Nanomechanics and NEMS:
One of the central themes in our research is the development of transducers for nanomechanical resonators or NEMS . This is challenging for both electronic and optical transducers: For most electronic transducers (e.g., capacitive transducers) in the NEMS domain, the motional modulation of the impedance becomes very small while parasitic embedding impedances become very large. Free-space optical techniques (e.g., optical interferometry) in small structures are limited by the diffraction of light. Up to date, we have successfully adapted capacitive detection to NEMS by using careful impedance matching . We have also had some success with free-space optical techniques, ranging from interferometry [16, 24] to optical knife edge technique . Recently, we have started developing near field optical transducers to read-out arrays of NEMS . We are also looking at possibilities of coupling NEMS to optical cavities in order to enhance the detection sensitivity and study cavity opto-mechanics .
We are also interested in fundamental processes in nanomechanics. These include fluctuations and dissipation at the nanoscale. We are interested in exploring the dissipation in a nanomechanical resonator in order to distinguish between different dissipation scales and processes. Another recent direction is the study of interactions between resonators coupled by a variety of mutual forces, including optical and surface forces .
Radio-frequency Scanning Tunneling Microscopy (RF-STM):
The scanning tunneling microscope (STM) is a ubiquitous tool in nanoscience. In the 25-year period since its invention, the STM has helped uncover a wealth of phenomena in diverse physical systems, ranging from semiconductors to superconductors to atomic and molecular nanosystems.

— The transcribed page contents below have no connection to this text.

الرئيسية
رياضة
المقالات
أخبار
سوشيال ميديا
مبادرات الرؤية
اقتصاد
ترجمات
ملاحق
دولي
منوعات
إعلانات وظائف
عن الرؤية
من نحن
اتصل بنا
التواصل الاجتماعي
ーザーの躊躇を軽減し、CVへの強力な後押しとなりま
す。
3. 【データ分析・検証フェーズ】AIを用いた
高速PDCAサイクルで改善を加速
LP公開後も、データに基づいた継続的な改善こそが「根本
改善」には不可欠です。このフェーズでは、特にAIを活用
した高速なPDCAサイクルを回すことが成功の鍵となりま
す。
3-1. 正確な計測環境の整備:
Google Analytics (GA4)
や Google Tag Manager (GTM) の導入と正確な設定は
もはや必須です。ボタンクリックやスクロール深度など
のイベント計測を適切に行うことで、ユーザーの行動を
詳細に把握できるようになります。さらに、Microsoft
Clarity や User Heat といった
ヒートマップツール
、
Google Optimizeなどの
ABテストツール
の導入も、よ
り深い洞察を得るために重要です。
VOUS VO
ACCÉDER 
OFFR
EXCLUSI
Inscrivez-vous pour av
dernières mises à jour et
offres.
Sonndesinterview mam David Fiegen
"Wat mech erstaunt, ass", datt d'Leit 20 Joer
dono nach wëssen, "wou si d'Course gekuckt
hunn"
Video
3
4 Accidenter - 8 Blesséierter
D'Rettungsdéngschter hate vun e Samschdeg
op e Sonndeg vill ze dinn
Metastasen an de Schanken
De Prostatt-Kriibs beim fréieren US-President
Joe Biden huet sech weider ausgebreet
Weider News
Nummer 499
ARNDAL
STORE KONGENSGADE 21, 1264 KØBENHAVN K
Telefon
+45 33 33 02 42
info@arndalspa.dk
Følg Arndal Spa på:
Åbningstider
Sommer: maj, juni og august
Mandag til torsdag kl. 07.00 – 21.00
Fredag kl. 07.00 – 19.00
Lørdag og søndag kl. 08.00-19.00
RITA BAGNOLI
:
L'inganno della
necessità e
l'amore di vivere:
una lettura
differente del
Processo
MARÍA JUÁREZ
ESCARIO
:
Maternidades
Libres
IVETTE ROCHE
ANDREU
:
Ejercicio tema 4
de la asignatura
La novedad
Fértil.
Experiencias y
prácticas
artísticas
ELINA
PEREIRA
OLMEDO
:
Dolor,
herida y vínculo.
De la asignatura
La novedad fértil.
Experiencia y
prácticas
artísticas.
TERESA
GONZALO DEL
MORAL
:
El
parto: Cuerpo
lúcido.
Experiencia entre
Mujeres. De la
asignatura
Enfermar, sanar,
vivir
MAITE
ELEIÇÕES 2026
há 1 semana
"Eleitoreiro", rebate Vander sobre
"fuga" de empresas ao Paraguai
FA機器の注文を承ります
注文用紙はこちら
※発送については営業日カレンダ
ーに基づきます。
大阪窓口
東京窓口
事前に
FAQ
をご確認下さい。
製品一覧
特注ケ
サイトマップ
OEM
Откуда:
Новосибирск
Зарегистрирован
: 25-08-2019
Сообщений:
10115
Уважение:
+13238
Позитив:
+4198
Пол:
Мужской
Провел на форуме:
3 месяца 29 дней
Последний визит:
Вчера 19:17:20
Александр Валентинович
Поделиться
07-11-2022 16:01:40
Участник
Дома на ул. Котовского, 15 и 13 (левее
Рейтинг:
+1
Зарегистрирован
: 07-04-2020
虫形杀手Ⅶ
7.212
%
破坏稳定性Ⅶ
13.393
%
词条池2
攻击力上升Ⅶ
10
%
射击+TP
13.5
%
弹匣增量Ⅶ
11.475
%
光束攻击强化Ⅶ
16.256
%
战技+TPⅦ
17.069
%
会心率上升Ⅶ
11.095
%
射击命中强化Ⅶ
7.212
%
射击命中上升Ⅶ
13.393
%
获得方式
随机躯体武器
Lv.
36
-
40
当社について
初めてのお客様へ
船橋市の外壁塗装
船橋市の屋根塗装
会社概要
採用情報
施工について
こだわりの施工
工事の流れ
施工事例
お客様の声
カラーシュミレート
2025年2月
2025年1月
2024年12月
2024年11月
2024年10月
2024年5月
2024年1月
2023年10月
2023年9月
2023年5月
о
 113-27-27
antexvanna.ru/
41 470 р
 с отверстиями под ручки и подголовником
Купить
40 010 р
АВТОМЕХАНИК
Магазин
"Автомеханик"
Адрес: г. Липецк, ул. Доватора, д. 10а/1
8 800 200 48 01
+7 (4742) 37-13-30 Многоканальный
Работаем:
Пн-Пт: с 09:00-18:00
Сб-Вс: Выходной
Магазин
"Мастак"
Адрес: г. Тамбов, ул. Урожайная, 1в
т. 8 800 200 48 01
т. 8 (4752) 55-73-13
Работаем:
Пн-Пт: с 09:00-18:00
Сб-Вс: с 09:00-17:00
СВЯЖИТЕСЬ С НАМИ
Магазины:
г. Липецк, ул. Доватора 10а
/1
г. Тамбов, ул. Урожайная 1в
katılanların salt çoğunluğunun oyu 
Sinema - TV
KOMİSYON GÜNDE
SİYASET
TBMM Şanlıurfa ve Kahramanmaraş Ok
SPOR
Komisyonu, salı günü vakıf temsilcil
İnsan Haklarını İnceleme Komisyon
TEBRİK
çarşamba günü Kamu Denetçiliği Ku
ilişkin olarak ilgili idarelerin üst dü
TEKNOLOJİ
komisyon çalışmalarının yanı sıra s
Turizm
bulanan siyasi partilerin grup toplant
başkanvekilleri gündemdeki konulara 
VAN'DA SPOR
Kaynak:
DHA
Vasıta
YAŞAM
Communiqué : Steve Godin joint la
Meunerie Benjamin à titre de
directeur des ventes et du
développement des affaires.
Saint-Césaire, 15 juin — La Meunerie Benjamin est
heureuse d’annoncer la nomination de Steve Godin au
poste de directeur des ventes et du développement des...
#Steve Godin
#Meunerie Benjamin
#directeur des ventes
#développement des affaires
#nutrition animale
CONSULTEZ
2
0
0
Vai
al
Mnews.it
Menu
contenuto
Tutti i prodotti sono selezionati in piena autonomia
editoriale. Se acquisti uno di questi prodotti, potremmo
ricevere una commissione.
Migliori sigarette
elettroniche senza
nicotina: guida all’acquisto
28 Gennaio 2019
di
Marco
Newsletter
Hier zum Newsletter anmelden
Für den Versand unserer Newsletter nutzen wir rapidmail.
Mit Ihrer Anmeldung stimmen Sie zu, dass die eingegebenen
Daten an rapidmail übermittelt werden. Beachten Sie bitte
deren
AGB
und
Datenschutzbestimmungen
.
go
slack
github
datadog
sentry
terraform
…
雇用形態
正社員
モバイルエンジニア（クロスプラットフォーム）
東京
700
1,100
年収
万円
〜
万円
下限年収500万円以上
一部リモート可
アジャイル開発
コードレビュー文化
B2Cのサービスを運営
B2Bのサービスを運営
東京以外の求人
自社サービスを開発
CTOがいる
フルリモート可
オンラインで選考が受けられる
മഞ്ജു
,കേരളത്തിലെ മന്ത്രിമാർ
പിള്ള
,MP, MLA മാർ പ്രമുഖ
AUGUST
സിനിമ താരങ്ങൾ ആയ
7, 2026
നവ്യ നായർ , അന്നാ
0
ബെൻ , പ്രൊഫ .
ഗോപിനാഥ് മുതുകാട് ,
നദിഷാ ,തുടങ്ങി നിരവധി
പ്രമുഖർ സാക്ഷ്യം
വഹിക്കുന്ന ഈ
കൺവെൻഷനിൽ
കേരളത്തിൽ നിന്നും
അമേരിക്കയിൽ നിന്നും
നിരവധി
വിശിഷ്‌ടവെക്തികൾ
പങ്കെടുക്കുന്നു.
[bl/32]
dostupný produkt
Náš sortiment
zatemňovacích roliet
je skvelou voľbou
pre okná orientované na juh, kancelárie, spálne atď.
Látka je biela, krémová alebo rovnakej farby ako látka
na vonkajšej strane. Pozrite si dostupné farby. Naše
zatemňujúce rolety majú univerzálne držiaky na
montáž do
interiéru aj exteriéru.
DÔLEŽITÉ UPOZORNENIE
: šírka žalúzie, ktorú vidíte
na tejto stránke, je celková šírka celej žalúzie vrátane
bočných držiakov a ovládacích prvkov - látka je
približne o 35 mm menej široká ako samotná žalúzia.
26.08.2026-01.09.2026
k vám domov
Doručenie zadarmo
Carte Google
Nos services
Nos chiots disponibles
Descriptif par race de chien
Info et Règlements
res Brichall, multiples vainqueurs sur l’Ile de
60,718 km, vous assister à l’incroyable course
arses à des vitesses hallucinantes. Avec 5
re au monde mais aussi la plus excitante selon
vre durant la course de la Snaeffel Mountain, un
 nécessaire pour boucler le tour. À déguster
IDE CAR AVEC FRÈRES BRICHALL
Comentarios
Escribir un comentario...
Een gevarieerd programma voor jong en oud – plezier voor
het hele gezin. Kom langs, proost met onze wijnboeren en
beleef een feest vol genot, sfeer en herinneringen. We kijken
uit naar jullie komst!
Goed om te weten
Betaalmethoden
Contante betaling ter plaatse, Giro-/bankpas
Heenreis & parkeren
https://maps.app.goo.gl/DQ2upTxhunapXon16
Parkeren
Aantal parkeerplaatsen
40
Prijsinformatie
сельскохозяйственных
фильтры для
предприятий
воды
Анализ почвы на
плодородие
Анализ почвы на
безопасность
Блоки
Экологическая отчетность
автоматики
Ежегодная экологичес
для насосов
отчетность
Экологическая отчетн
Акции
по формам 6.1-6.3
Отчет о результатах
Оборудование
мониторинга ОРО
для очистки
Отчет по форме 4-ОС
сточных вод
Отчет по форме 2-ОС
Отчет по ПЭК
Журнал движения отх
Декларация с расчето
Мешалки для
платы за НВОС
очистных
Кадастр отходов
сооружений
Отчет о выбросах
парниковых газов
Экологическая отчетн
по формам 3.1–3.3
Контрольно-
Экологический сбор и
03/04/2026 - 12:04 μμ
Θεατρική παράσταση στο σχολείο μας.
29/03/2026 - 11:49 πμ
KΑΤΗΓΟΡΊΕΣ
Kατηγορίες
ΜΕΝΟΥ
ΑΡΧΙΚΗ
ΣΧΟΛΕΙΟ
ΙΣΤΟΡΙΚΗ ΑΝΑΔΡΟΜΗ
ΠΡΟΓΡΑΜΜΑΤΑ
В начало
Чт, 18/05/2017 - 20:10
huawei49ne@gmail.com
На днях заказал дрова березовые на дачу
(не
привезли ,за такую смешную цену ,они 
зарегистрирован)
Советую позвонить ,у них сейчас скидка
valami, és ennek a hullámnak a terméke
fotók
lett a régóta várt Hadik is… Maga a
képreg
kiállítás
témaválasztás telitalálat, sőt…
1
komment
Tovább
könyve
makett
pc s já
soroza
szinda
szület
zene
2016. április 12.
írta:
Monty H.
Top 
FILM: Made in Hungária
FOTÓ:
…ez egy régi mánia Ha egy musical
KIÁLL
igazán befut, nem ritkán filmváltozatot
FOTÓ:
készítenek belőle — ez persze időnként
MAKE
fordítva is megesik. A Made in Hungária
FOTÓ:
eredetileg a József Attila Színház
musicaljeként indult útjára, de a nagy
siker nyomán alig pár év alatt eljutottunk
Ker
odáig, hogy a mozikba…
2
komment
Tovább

A major limitation of existing STMs is the 1 ms range time resolution. This is due to the high tip-sample tunnel impedance combined with instrumentation capacitance (cables and amplifiers), which results in an audio-frequency low-pass filter. The fundamental bandwidth limit in STM is in the 1 ns -100 ps range. In order to improve the STM bandwidth, we have used an impedance transformation with a high frequency resonant circuit . Our simple modification to an existing STM head is shown in the figure: the three inductors (coils) resonate with the chip capacitance and provide access to the tunnel resistance. We have demonstrated three applications of the RF-STM technique. First, we have obtained STM images at high scan rates. Second, we have shown that fast thermometry is possible by measuring the high frequency noise of the tunneling electrons. Third, we have detected radio-frequency nanomechanical motion with very high sensitivity.